##### RECORDS SHOWN #####

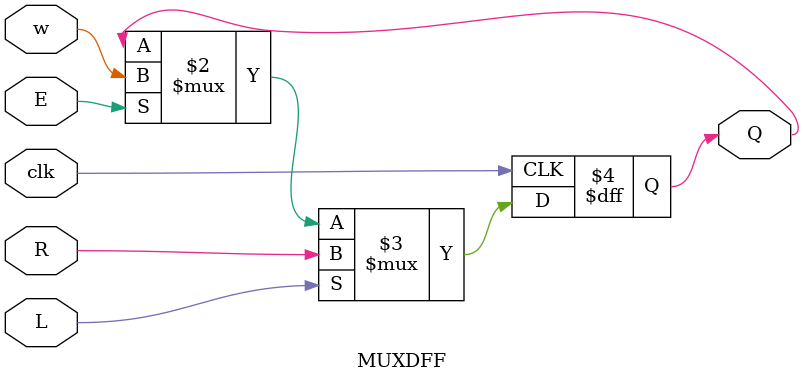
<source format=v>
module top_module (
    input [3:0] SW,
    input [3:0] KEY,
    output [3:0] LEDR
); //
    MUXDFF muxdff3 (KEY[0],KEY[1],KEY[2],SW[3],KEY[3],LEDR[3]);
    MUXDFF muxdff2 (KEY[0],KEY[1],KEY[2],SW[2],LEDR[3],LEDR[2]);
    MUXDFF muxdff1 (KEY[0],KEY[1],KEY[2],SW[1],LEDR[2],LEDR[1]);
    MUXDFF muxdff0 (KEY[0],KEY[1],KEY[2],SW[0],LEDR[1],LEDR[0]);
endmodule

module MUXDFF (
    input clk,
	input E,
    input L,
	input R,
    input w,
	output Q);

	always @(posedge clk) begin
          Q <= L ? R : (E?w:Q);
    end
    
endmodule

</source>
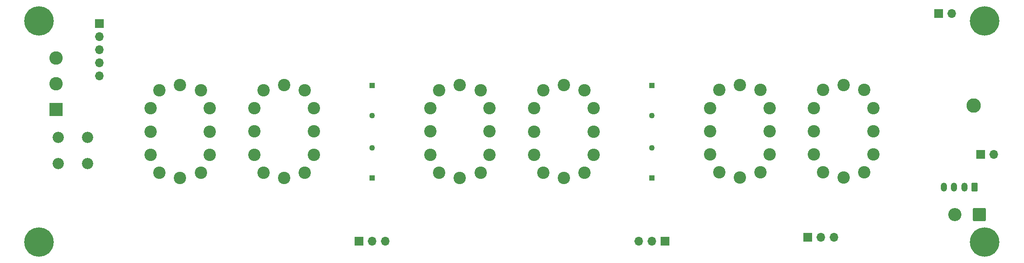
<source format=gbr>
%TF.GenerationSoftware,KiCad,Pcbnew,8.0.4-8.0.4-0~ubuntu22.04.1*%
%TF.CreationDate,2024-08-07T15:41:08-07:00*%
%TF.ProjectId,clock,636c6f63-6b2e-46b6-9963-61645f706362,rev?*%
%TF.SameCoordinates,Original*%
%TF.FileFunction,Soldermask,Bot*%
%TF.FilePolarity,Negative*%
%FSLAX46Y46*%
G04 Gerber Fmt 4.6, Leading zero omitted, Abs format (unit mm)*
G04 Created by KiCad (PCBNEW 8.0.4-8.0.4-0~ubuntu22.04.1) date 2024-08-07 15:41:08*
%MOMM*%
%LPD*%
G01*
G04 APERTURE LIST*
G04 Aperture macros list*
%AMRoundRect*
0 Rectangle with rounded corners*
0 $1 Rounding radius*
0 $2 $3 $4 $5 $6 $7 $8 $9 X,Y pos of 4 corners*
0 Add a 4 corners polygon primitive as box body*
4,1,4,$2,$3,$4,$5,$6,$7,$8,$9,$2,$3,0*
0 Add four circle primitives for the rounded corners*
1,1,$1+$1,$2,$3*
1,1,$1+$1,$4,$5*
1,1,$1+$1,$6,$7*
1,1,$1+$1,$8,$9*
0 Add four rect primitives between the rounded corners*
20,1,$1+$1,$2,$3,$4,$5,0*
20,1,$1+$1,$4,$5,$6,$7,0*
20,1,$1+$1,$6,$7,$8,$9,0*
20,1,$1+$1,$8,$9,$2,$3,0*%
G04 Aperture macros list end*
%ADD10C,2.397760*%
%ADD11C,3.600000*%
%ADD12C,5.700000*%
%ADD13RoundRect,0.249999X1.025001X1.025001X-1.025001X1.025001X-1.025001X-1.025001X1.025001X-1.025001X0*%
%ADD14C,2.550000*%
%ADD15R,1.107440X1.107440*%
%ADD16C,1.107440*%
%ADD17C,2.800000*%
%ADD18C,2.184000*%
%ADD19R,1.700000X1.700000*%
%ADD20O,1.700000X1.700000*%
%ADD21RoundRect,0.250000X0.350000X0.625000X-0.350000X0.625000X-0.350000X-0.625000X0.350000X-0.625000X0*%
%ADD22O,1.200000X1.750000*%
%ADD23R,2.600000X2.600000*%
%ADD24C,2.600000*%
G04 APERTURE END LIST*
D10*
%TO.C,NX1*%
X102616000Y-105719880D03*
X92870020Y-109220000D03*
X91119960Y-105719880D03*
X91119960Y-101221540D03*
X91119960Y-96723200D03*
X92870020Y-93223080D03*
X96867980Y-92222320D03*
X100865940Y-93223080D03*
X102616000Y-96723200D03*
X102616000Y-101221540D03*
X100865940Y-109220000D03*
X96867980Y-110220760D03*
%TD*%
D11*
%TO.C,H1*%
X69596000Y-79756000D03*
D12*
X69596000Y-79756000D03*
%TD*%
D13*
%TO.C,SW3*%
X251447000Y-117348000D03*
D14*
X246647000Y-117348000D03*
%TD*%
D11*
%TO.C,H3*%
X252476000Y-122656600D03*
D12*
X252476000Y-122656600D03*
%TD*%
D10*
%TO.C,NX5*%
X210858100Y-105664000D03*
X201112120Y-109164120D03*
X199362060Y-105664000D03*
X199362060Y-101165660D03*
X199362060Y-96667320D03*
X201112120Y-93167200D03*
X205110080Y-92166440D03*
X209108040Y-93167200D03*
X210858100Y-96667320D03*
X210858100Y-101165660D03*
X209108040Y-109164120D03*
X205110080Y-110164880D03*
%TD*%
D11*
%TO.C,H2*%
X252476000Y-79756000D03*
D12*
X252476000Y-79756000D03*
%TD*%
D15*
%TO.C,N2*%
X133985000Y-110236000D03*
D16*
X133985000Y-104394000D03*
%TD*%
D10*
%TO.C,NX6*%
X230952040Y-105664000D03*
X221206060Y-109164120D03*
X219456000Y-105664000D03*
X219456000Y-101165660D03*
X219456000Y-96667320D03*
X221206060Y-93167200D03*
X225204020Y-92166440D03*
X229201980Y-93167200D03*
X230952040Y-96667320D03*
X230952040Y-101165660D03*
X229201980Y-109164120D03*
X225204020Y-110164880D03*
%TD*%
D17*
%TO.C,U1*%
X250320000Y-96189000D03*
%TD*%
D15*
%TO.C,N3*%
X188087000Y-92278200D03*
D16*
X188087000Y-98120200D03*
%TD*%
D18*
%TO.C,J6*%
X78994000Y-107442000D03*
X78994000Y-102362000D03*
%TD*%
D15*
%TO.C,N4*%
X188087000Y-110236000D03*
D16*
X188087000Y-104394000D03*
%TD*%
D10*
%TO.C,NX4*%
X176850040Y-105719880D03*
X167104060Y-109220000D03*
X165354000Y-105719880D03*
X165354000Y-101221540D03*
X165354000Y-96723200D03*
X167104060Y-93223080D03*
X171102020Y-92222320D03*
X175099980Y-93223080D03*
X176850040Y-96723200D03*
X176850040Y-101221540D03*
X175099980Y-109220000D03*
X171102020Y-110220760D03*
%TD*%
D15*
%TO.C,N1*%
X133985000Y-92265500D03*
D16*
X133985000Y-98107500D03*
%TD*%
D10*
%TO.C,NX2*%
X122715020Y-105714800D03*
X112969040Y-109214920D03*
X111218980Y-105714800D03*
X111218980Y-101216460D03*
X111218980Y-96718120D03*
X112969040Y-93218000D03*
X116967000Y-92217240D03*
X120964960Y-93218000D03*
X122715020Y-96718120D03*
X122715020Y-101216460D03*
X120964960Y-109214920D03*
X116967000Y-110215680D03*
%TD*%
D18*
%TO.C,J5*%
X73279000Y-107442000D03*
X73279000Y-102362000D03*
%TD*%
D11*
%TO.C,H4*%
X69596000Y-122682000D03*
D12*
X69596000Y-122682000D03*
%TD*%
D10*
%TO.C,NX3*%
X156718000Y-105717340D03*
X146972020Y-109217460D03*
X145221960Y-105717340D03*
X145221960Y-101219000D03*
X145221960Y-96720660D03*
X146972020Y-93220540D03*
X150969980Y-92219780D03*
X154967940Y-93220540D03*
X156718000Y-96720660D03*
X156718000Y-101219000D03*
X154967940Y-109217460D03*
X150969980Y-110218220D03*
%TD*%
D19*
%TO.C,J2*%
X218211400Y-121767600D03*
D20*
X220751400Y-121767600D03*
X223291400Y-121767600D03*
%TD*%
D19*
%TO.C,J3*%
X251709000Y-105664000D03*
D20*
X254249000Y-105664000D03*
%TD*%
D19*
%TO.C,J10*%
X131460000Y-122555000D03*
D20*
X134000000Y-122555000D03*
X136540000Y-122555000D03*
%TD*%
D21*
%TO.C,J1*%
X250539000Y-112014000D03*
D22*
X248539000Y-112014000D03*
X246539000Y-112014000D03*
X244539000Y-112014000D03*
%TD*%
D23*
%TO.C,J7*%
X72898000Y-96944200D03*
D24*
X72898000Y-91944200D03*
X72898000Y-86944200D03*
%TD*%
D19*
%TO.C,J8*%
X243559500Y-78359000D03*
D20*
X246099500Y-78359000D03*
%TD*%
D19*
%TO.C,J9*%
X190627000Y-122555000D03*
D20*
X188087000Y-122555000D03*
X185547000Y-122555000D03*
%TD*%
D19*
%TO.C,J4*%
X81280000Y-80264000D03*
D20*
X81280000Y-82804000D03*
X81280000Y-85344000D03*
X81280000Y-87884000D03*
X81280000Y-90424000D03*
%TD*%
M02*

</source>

#####

YOUR TASK - A single figure, please: the number of lines in the data that hold the string "LEDR".

TASK RESULT - 5